SL: In general, we can say that these developments have had a negative impact on the economies of these countries. For example Egypt, which had experienced a cycle of economic growth, will face a cycle of recession. It seems that Egyptians, who were reliant on their tourism industry, can no more expect a 5 to 6 % economic growth after 2011. Until a stable political and economic situation is established in Egypt, we cannot expect an economic boom in there. Other countries follow the same rule as well.

These developments in Tunisia, like Egypt, had a negative impact on the economy of that country. They also had negative effects on the Syrian economy, which was experiencing good economic growth in the past few years.

Libya will greatly suffer from this recession. Even though the West has tried to not harm the country’s infrastructure, we can say that the country’s oil export industry was seriously damaged and it will face a negative economic growth.

Although the economic growth of Saudi Arabia, Kuwait, and the UAE will increase due to the rise in oil prices, generally we should be in a state of uncertainty with regard to the future of these countries, which will experience a decrease in their economic growth. However, these developments will not leave similar effects in all countries; in some they will be more severe, and in others less.

IRD: As you mentioned, these developments have caused an increase in oil prices. To what extent is this increase related to the developments, or is it a stable increase? Were the developments in Libya among the most influential ones on oil prices?

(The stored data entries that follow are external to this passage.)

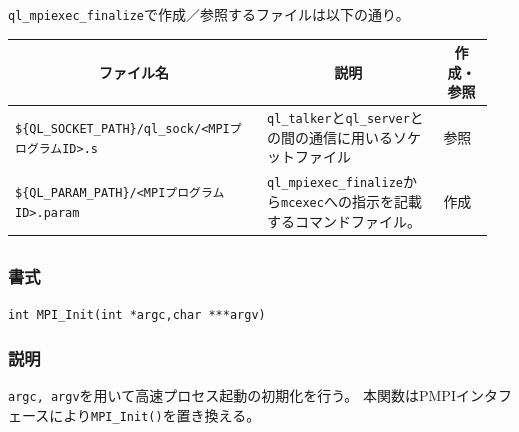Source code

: \documentclass[twoside,11pt,fleqn]{book}
\begin{document}
\texttt{ql\_mpiexec\_finalize}で作成／参照するファイルは以下の通り。
\begin{table}[!ht]
\footnotesize
\begin{tabular}{|p{0.50\linewidth}|p{0.35\linewidth}|p{0.10\linewidth}|} \hline
\multicolumn{1}{|c}{\textbf{ファイル名}}&\multicolumn{1}{|c|}{\textbf{説明}}&\multicolumn{1}{c|}{\textbf{作成・参照}}\\ \hline 
 \hline
\texttt{\$\{QL\_SOCKET\_PATH\}/ql\_sock/<MPIプログラムID>.s}&\texttt{ql\_talker}と\texttt{ql\_server}との間の通信に用いるソケットファイル&参照\\ \hline
\texttt{\$\{QL\_PARAM\_PATH\}/<MPIプログラムID>.param}&\texttt{ql\_mpiexec\_finalize}から\texttt{mcexec}への指示を記載するコマンドファイル。&作成\\ \hline
\end{tabular}
\vspace{-0em}
\end{table}
\FloatBarrier

\subsection{}
\subsubsection*{書式}{\quad} \texttt{int MPI\_Init(int *argc,char ***argv)}
\subsubsection*{説明}{\quad}
\texttt{argc, argv}を用いて高速プロセス起動の初期化を行う。
本関数はPMPIインタフェースにより\texttt{MPI\_Init()}を置き換える。
\end{document}
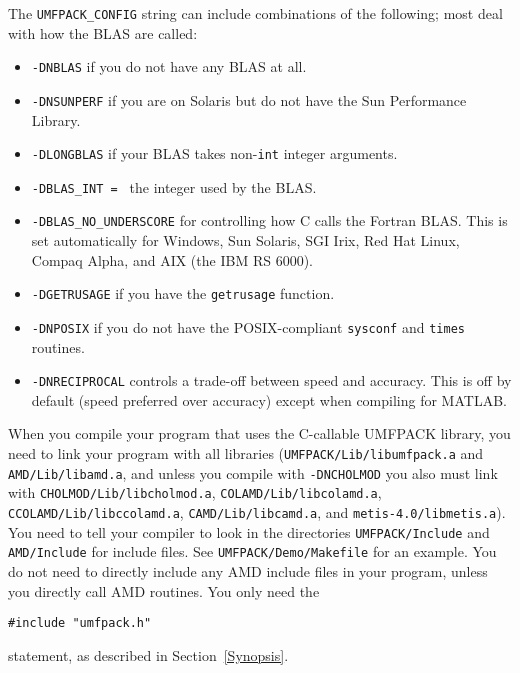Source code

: \documentclass[11pt]{article}
\begin{document}
The {\tt UMFPACK\_CONFIG} string can include combinations of the following;
most deal with how the BLAS are called:
\begin{itemize}
\item {\tt -DNBLAS} if you do not have any BLAS at all.
\item {\tt -DNSUNPERF} if you are on Solaris but do not have the Sun
    Performance Library.
\item {\tt -DLONGBLAS} if your BLAS takes non-{\tt int} integer arguments.
\item {\tt -DBLAS\_INT = } the integer used by the BLAS.

\item {\tt -DBLAS\_NO\_UNDERSCORE}
    for controlling how C calls the Fortran BLAS.
    This is set automatically for Windows,
    Sun Solaris, SGI Irix, Red Hat Linux, Compaq Alpha, and
    AIX (the IBM RS 6000).

\item {\tt -DGETRUSAGE} if you have the {\tt getrusage} function.
\item {\tt -DNPOSIX} if you do not have the POSIX-compliant
    {\tt sysconf} and {\tt times} routines.
\item {\tt -DNRECIPROCAL} controls a trade-off between speed and accuracy.
    This is off by default (speed preferred over accuracy) except when
    compiling for MATLAB.
\end{itemize}

When you compile your program that uses the C-callable UMFPACK library,
you need to link your program with all libraries
({\tt UMFPACK/Lib/libumfpack.a} and {\tt AMD/Lib/libamd.a},
and unless you compile with \verb'-DNCHOLMOD' you also must link with
{\tt CHOLMOD/Lib/libcholmod.a}, \newline
{\tt COLAMD/Lib/libcolamd.a},
{\tt CCOLAMD/Lib/libccolamd.a},
{\tt CAMD/Lib/libcamd.a},
and \newline
{\tt metis-4.0/libmetis.a}).
You need to tell your compiler to look in the
directories {\tt UMFPACK/Include} and {\tt AMD/Include} for include
files.  See {\tt UMFPACK/Demo/Makefile} for an example.
You do not need to directly include any AMD include files in your
program, unless you directly call AMD routines.  You only need the
\begin{verbatim}
#include "umfpack.h"
\end{verbatim}
statement, as described in Section~\ref{Synopsis}.

\newpage
\end{document}
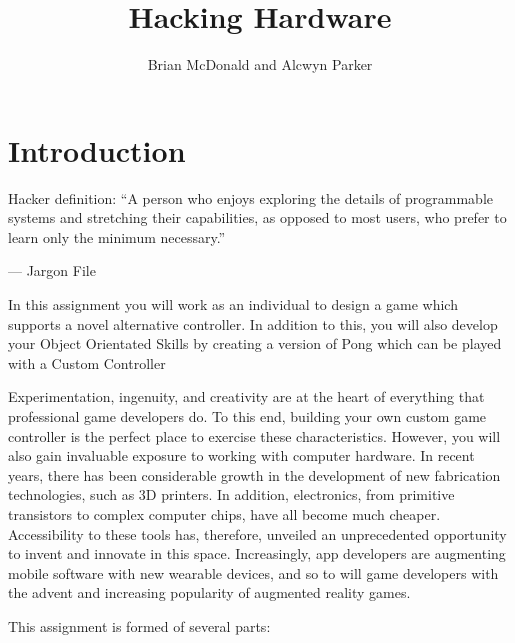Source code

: \documentclass{../../fal_assignment}
\title{Hacking Hardware}
\author{Brian McDonald and Alcwyn Parker}
\begin{document}
	
	\maketitle
	
	\section*{Introduction}
	
	\begin{marginquote}
		Hacker definition: ``A person who enjoys exploring the details of programmable systems and stretching their capabilities, as opposed to most users, who prefer to learn only the minimum necessary.''
		
		--- Jargon File
		
	\end{marginquote}
	
	In this assignment you will work as an individual to design a game which supports a novel alternative controller. In addition to this, you will also develop your Object Orientated Skills by creating a version of Pong which can be played with a Custom Controller
	
	Experimentation, ingenuity, and creativity are at the heart of everything that professional game developers do. To this end, building your own custom game controller is the perfect place to exercise these characteristics. However, you will also gain invaluable exposure to working with computer hardware. In recent years, there has been considerable growth in the development of new fabrication technologies, such as 3D printers. In addition, electronics, from primitive transistors to complex computer chips, have all become much cheaper. Accessibility to these tools has, therefore, unveiled an unprecedented opportunity to invent and innovate in this space. Increasingly, app developers are augmenting mobile software with new wearable devices, and so to will game developers with the advent and increasing popularity of augmented reality games.
	
	This assignment is formed of several parts:
	
\end{document}
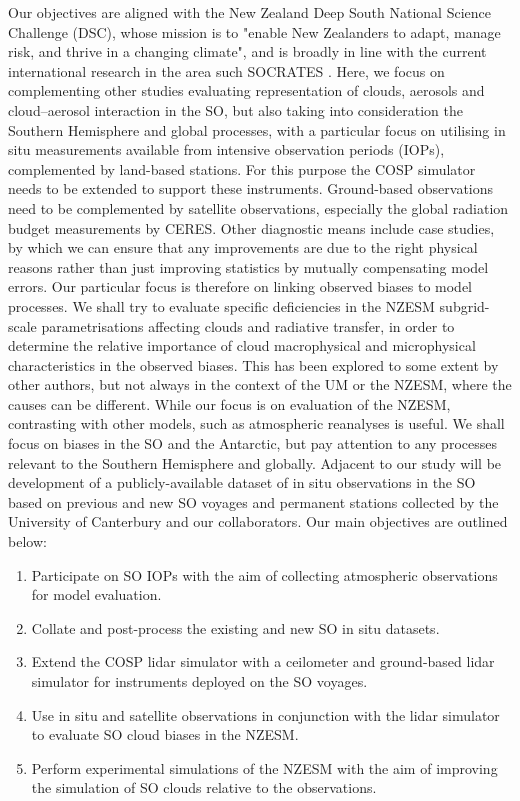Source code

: Our objectives are aligned with the New Zealand Deep South National
Science Challenge (DSC), whose mission is to "enable New Zealanders to adapt,
manage risk, and thrive in a changing climate", and is
broadly in line with the current international research in the area
such SOCRATES \citep{mcfarquhar2014}.
Here, we focus on complementing other studies evaluating
representation of clouds, aerosols and cloud--aerosol interaction in the SO,
but also taking into consideration the Southern Hemisphere and global processes,
with a particular focus on utilising in situ measurements
available from intensive observation periods (IOPs), complemented by land-based
stations. For this
purpose the COSP simulator needs to be extended to support these
instruments. Ground-based observations need to be
complemented by satellite observations, especially the global radiation budget
measurements by CERES.
Other diagnostic means include
case studies, by which we can ensure that any improvements are due to
the right physical reasons rather than just improving statistics by mutually
compensating model errors. Our particular focus is therefore on linking
observed biases to model processes. 
We shall try to evaluate specific deficiencies in the NZESM subgrid-scale
parametrisations affecting clouds and radiative transfer, in order to
determine the relative importance of cloud macrophysical and microphysical
characteristics in the observed biases. This has been explored to some extent
by other authors, but not always in the context of the UM or the NZESM,
where the causes can be different.
While our focus is on evaluation of the NZESM, contrasting with other
models, such as atmospheric reanalyses is useful.
We shall focus on biases in the SO and the
Antarctic, but pay attention to any processes relevant to the Southern
Hemisphere and globally.
Adjacent to our study will be development of a publicly-available dataset
of in situ observations in the SO based on previous and new SO voyages
and permanent stations collected by the University of Canterbury and our
collaborators.
Our main objectives are outlined below:

\begin{enumerate}
\item Participate on SO IOPs
with the aim of collecting atmospheric observations for model evaluation.
\item Collate and post-process the existing and new SO in situ datasets.
\item Extend the COSP lidar simulator with a ceilometer and ground-based lidar
simulator for instruments deployed on the SO voyages.
\item Use in situ and satellite observations in conjunction with the lidar simulator
to evaluate SO cloud biases in the NZESM.
\item Perform experimental simulations of the NZESM with the aim of
improving the simulation of SO clouds relative to the observations.
\end{enumerate}

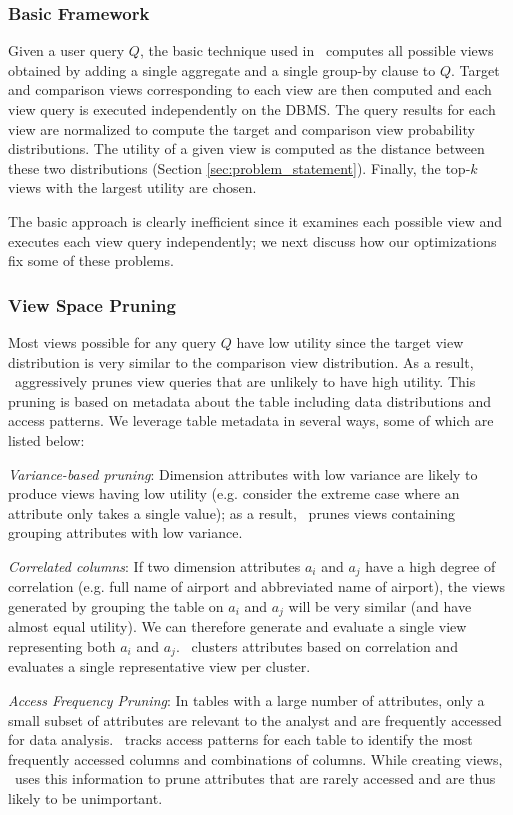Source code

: \subsubsection{Basic Framework}
\label{subsubsec:basic_framework}

Given a user query $Q$, the basic technique used in \SeeDB\ computes all
possible views obtained by adding a single aggregate and a single group-by
clause to $Q$. Target and comparison views corresponding to each view are then
computed and each view query is executed independently on the DBMS. The query
results for each view are normalized to compute the target and comparison view
probability distributions. The utility of a given view is computed as the
distance between these two distributions (Section \ref{sec:problem_statement}).
Finally, the top-$k$ views with the largest utility are chosen. 

The basic approach is clearly inefficient
since it examines each possible view and executes each view query independently;
we next discuss how our optimizations fix some of these problems.

\subsubsection{View Space Pruning}
\label{subsubsec:view_space_pruning}

Most views possible for any query $Q$ have low utility since the target view
distribution is very similar to the comparison view distribution. 
As a result,
\SeeDB\ aggressively prunes view queries that are unlikely to have high
utility. 
This pruning is based on metadata about the table including data
distributions and access patterns.
We leverage table metadata in several ways, some of which are listed below:
\begin{denselist}
\item {\it Variance-based pruning}: Dimension attributes with low variance are
likely to produce views having low utility (e.g. consider the extreme case where
an attribute only takes a single value); as a result, \SeeDB\ prunes views
containing grouping attributes with low variance.
\item {\it Correlated columns}: If two dimension attributes $a_i$ and $a_j$ have
a high degree of correlation (e.g. full name of airport and abbreviated name of
airport), the views generated by grouping the table on $a_i$ and $a_j$ will be
very similar (and have almost equal utility). We can therefore generate and
evaluate a single view representing both $a_i$ and $a_j$. \SeeDB\ clusters
attributes based on correlation and evaluates a single representative view per
cluster.
\item {\it Access Frequency Pruning}: In tables with a large number of
attributes, only a small subset of attributes are relevant to the analyst and
are frequently accessed for data analysis. \SeeDB\ tracks access patterns
for each table to identify the most frequently accessed columns and combinations of
columns. While creating views, \SeeDB\ uses this information to prune attributes
that are rarely accessed and are thus likely to be unimportant.
\end{denselist}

SL: I do not think that Libya can be a major challenge in the global oil market, since it only supplies 2% of the global oil supply and 0.7% of the world’s energy. On the other hand, I believe that the main stable factors in this rise in price were the ones I referred to earlier; the first being world economic growth, which is estimated to be something between 4 to 5 percent, as compared to the negative 4 to 5 percent in 2009. In other words, the world economy had a 5% positive growth. 

The other factor being the fluctuations of currencies compared to other valid currencies. Just during the past three weeks, the growth of the Euro against the dollar has been more than 10%. If we add this to the price of oil, we will see that about 10 to 15 dollars of this increase in oil prices is due to the increase in the value of the Euro.

Therefore, we must deduct $11 from the current price of oil, because it has compensated for the dollar weakness against to the Euro. The remaining increase is due to world economic growth, and to a very small extent to the developments in Saudi Arabia and Libya.